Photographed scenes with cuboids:
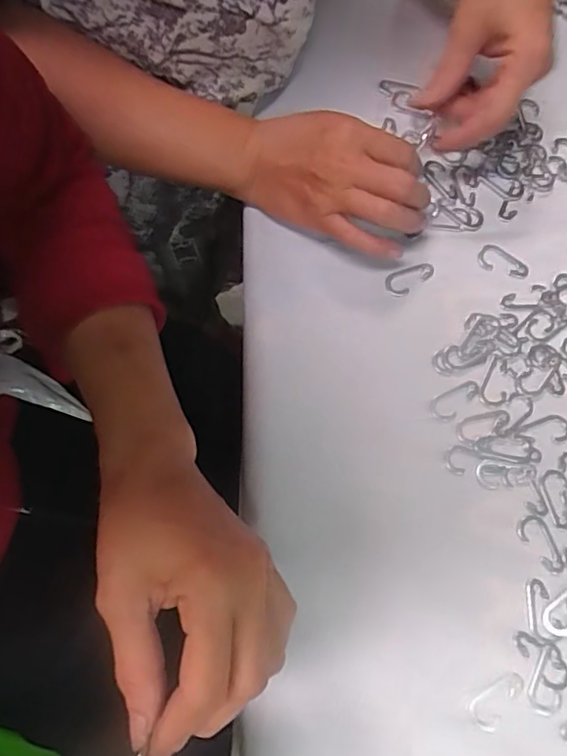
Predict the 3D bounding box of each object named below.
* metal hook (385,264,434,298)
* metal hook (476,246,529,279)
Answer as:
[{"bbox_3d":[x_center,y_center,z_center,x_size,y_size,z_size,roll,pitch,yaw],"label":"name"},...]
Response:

_YOUR OBJECTIVE_
What is needed is a count of the lines in the data that contain the word "metal"; please give it and no other words.

_RESULT_
2